• Action item: Arrange the text lines of every item below as one numbered list, leaving out blank lines. Leave the pictures out of your answer.

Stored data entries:
Content starts
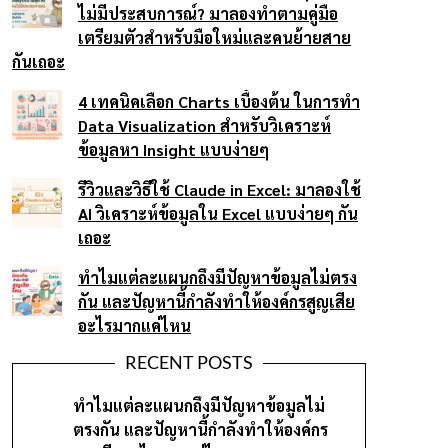
ไม่มีประสบการณ์? มาลองทำตามคู่มือ
เตรียมตัวสำหรับมือใหม่และคนย้ายสาย
กันเถอะ
4 เทคนิคเลือก Charts เบื้องต้น ในการทำ
Data Visualization สำหรับวิเคราะห์
ข้อมูลหา Insight แบบง่ายๆ
รีวิวและวิธีใช้ Claude in Excel: มาลองใช้
AI วิเคราะห์ข้อมูลใน Excel แบบง่ายๆ กัน
เถอะ
ทำไมแต่ละแผนกถึงมีปัญหาข้อมูลไม่ตรง
กัน และปัญหานี้กำลังทำให้องค์กรสูญเสีย
อะไรมากแค่ไหน
RECENT POSTS
ทำไมแต่ละแผนกถึงมีปัญหาข้อมูลไม่
ตรงกัน และปัญหานี้กำลังทำให้องค์กร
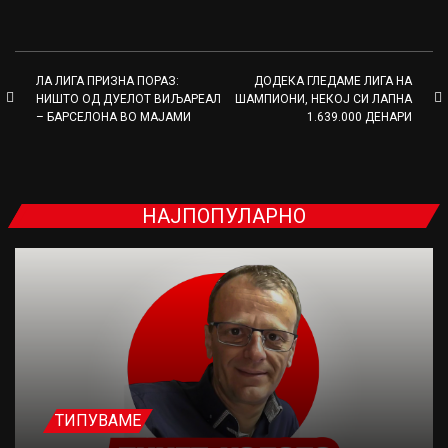
ЛА ЛИГА ПРИЗНА ПОРАЗ:
ДОДЕКА ГЛЕДАМЕ ЛИГА НА
НИШТО ОД ДУЕЛОТ ВИЉАРЕАЛ
ШАМПИОНИ, НЕКОЈ СИ ЛАПНА
– БАРСЕЛОНА ВО МАЈАМИ
1.639.000 ДЕНАРИ
НАЈПОПУЛАРНО
ТИПУВАМЕ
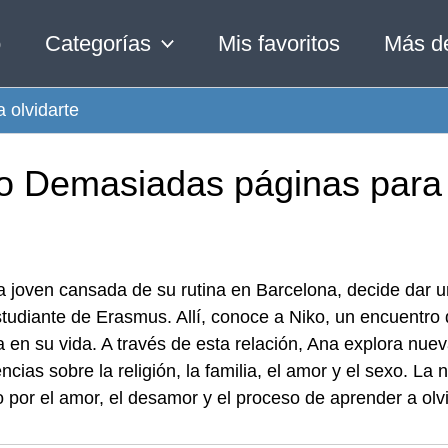
o
Categorías
Mis favoritos
Más d
 olvidarte
ro Demasiadas páginas para 
 joven cansada de su rutina en Barcelona, decide dar u
tudiante de Erasmus. Allí, conoce a Niko, un encuentr
 en su vida. A través de esta relación, Ana explora nue
ncias sobre la religión, la familia, el amor y el sexo. La
por el amor, el desamor y el proceso de aprender a olvi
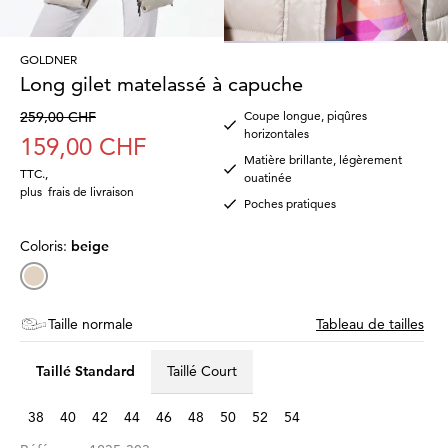
GOLDNER
Long gilet matelassé à capuche
259,00 CHF
Coupe longue, piqûres
horizontales
159,00 CHF
Matière brillante, légèrement
TTC.
,
ouatinée
plus
frais de livraison
Poches pratiques
Coloris:
beige
Taille normale
Tableau de tailles
Taillé Standard
Taillé Court
38
40
42
44
46
48
50
52
54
Content ends
• Worked solution:
1. ไม่มีประสบการณ์? มาลองทำตามคู่มือ
2. เตรียมตัวสำหรับมือใหม่และคนย้ายสาย
3. กันเถอะ
4. 4 เทคนิคเลือก Charts เบื้องต้น ในการทำ
5. Data Visualization สำหรับวิเคราะห์
6. ข้อมูลหา Insight แบบง่ายๆ
7. รีวิวและวิธีใช้ Claude in Excel: มาลองใช้
8. AI วิเคราะห์ข้อมูลใน Excel แบบง่ายๆ กัน
9. เถอะ
10. ทำไมแต่ละแผนกถึงมีปัญหาข้อมูลไม่ตรง
11. กัน และปัญหานี้กำลังทำให้องค์กรสูญเสีย
12. อะไรมากแค่ไหน
13. RECENT POSTS
14. ทำไมแต่ละแผนกถึงมีปัญหาข้อมูลไม่
15. ตรงกัน และปัญหานี้กำลังทำให้องค์กร
16. ЛА ЛИГА ПРИЗНА ПОРАЗ:
17. ДОДЕКА ГЛЕДАМЕ ЛИГА НА
18. НИШТО ОД ДУЕЛОТ ВИЉАРЕАЛ
19. ШАМПИОНИ, НЕКОЈ СИ ЛАПНА
20. – БАРСЕЛОНА ВО МАЈАМИ
21. 1.639.000 ДЕНАРИ
22. НАЈПОПУЛАРНО
23. ТИПУВАМЕ
24. o
25. Categorías
26. Mis favoritos
27. Más d
28.  olvidarte
29. ro Demasiadas páginas para 
30.  joven cansada de su rutina en Barcelona, decide dar u
31. tudiante de Erasmus. Allí, conoce a Niko, un encuentr
32.  en su vida. A través de esta relación, Ana explora nue
33. ncias sobre la religión, la familia, el amor y el sexo. La
34. por el amor, el desamor y el proceso de aprender a olvi
35. GOLDNER
36. Long gilet matelassé à capuche
37. 259,00 CHF
38. Coupe longue, piqûres
39. horizontales
40. 159,00 CHF
41. Matière brillante, légèrement
42. TTC.
43. ,
44. ouatinée
45. plus
46. frais de livraison
47. Poches pratiques
48. Coloris:
49. beige
50. Taille normale
51. Tableau de tailles
52. Taillé Standard
53. Taillé Court
54. 38
55. 40
56. 42
57. 44
58. 46
59. 48
60. 50
61. 52
62. 54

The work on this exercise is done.